Tanya whirled at him. “Have you lost your mind? The Peak is Grandfather’s stronghold. Whoever faces him, dies. That’s always how it has been.”
“I think I can manage.”
“NO!” she snarled. “You won’t! He’s a full-fledged Warlord. Just one of his skills is equal to ten of your Level-3 skills. And you don’t even have that many.”
She was right. He didn’t. He could though. If he had the chance to level-up fairly quickly…
“Maybe you’re right. Maybe facing him is suicide. But trust me, when the time comes, I’m not gonna be the one to face him. You are.”
“...me?” She croaked. “No, no, I can’t. He’s — he’s too —”
“He’s nothing but a feral beast,” Lukas promised, grabbing her shoulders and holding her firmly. He stared into her blue eyes. “That monster has taken so much from you. He’s responsible for everything wrong that’s ever happened to you. And you will have your vengeance.”
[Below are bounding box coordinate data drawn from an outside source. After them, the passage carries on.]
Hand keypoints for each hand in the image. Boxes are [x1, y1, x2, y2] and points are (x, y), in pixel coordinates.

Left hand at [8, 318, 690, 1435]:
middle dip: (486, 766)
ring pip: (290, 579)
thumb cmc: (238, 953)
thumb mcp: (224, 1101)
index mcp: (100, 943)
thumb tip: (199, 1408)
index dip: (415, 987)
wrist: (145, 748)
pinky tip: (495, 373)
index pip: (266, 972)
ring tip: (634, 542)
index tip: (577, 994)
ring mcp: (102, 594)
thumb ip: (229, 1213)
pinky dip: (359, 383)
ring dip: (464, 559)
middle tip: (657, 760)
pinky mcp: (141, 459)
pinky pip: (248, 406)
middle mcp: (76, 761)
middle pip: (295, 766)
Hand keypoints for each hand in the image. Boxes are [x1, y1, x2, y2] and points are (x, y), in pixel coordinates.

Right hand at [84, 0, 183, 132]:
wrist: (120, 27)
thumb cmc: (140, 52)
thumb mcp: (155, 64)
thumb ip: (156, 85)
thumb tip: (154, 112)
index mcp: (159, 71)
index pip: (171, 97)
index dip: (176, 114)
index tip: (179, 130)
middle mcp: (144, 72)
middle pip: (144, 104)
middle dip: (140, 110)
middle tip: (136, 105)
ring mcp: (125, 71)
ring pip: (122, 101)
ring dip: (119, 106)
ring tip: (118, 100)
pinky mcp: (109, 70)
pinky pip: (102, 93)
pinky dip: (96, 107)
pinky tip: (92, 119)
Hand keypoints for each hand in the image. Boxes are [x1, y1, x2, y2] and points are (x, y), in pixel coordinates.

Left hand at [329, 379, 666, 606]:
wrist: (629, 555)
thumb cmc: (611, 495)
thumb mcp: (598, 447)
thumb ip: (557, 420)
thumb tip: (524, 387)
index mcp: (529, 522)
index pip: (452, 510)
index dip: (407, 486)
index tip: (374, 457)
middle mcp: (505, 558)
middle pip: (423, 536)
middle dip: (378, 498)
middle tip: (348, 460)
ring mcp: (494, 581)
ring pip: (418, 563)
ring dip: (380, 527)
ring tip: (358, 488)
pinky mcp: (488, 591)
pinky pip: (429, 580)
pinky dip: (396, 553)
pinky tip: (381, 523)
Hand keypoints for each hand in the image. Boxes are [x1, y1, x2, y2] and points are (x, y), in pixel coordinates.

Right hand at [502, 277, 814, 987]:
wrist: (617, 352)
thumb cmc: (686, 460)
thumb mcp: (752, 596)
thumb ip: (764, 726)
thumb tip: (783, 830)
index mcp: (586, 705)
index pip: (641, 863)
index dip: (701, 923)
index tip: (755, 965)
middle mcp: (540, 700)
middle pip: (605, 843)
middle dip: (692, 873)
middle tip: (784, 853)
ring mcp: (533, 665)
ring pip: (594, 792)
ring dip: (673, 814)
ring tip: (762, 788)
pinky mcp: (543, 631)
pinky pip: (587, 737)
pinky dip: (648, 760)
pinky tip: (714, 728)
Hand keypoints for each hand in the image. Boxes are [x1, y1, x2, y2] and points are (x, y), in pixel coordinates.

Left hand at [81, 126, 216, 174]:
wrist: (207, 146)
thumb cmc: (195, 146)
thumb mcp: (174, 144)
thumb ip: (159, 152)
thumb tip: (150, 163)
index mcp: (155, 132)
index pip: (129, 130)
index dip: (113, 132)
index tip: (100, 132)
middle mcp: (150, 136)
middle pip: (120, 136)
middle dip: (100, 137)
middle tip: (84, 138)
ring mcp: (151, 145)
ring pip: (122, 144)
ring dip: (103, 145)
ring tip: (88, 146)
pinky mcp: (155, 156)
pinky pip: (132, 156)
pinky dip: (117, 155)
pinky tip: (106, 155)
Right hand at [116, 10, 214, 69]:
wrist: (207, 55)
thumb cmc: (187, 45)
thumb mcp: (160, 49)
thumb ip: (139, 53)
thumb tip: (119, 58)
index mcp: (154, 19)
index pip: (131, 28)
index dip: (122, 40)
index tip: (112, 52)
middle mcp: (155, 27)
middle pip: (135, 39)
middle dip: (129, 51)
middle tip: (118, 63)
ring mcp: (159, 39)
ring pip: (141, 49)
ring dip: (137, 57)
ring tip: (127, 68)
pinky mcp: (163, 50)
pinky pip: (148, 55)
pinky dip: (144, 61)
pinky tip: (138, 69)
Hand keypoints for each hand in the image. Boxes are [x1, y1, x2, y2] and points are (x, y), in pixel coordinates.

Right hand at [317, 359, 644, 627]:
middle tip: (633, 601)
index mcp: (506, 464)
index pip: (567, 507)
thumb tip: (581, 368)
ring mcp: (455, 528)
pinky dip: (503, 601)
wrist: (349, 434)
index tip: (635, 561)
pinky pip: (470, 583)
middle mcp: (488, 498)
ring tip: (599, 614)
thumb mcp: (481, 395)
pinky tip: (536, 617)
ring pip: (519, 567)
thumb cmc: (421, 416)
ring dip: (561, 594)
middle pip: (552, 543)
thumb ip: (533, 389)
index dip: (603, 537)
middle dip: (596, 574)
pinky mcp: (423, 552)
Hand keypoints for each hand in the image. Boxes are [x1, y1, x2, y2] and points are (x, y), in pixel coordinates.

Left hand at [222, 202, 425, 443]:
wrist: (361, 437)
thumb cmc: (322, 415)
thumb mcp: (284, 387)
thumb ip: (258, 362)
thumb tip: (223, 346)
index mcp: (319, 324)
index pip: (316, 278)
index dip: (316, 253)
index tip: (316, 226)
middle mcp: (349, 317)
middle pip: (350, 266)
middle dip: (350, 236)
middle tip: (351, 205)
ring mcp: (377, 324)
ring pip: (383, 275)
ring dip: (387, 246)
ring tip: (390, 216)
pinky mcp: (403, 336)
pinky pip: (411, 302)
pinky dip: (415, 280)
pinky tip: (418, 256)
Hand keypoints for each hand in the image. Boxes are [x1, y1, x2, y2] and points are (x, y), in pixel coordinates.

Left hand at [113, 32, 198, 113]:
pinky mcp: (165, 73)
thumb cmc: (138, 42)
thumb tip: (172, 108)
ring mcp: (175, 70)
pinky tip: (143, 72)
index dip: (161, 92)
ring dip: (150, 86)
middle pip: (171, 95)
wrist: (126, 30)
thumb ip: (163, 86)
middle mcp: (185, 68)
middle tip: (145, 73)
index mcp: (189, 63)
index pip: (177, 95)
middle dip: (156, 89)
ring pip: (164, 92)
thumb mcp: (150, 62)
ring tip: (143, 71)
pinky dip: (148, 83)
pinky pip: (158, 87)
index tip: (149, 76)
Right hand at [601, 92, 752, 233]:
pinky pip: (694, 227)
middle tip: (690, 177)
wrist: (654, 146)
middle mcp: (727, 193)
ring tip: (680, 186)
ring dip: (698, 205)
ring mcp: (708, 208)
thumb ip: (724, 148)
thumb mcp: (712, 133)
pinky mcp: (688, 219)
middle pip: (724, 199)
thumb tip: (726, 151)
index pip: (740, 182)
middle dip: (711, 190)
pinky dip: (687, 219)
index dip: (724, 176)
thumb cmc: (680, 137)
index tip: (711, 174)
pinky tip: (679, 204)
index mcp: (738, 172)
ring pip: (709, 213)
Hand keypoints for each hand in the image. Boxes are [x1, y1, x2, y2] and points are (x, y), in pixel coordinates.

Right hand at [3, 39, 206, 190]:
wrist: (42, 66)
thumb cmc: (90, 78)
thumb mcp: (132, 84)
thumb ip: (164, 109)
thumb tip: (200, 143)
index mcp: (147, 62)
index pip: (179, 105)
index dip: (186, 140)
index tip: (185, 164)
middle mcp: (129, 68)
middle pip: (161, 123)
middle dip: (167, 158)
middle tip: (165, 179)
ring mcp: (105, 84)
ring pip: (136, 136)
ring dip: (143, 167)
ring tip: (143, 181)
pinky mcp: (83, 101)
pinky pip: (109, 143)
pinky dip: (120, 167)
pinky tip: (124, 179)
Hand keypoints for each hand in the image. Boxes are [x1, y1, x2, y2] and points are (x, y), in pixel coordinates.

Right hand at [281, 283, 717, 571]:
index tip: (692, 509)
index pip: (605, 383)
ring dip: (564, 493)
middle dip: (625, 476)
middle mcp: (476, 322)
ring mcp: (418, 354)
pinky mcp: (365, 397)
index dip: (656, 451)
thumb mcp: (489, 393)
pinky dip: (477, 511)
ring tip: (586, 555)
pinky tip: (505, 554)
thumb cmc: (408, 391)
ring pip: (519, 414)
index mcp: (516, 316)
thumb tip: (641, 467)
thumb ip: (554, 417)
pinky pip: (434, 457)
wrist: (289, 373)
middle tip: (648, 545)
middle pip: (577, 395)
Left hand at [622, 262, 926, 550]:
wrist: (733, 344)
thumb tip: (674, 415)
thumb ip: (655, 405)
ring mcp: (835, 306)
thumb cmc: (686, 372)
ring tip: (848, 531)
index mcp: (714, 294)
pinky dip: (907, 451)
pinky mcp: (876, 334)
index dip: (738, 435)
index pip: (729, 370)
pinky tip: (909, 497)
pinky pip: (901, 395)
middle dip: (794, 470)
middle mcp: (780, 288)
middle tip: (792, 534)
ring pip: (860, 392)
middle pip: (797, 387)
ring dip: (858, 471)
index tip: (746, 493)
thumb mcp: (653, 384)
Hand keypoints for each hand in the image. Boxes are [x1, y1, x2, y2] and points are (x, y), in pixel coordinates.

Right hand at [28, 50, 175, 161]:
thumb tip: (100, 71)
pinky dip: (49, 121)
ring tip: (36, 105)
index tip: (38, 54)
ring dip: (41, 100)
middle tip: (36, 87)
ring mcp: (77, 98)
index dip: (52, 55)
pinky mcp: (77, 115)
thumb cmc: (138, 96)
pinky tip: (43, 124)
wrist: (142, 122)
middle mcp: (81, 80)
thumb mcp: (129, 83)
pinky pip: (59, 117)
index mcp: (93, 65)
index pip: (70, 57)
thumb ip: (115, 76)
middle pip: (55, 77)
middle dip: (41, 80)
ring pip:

“I — I can’t — Even with Everfrost —”
“You can,” he asserted. “And you don’t have just Everfrost, do you? You are the Wind King’s descendant. You wield Ezzeron, not your grandfather. For all his power, for all his violence, he wasn’t the one that tamed the Level-5 kami. You did. Your Everfrost is a power that’s as old as the universe itself, someone that could fight Amaterasu. You have Meynte’s skills. You’re not Asukan, not yokai, but the best of both worlds, and you’re only getting better.” He held her chin up. “What is Mujin Shimizu before you?”
Tanya said nothing.
He stood quiet for a moment. Tanya did not need any platitudes like ‘I can only imagine how you feel’ or ‘forgiveness is divine’ or ‘nothing comes from revenge’ or something similarly trite.
Not all forgiveness was good. Especially when it came to people that weren’t even remorseful. Oftentimes, vengeance was justified.
Besides, he wasn’t lying. Tanya was strong, and she’d grow even stronger under Solana’s tutelage. Inanna had said that he’d be attracting far deadlier opponents, and if Tanya was to be with him, she needed to become stronger and far more cunning with experience. It would be foolish not to rely on that strength. Even if it meant playing nice with Solana.
For now.
“What are you planning, Lukas Aguilar?” asked Solana.
He looked at her. “I need Lady Kandra’s help. This… Lord Naowa, Shogun of Llaisy Kingdom. Exactly what can you tell me about him?”
Solana’s lips twisted into a soft smirk. “Darling, what do you want to know?”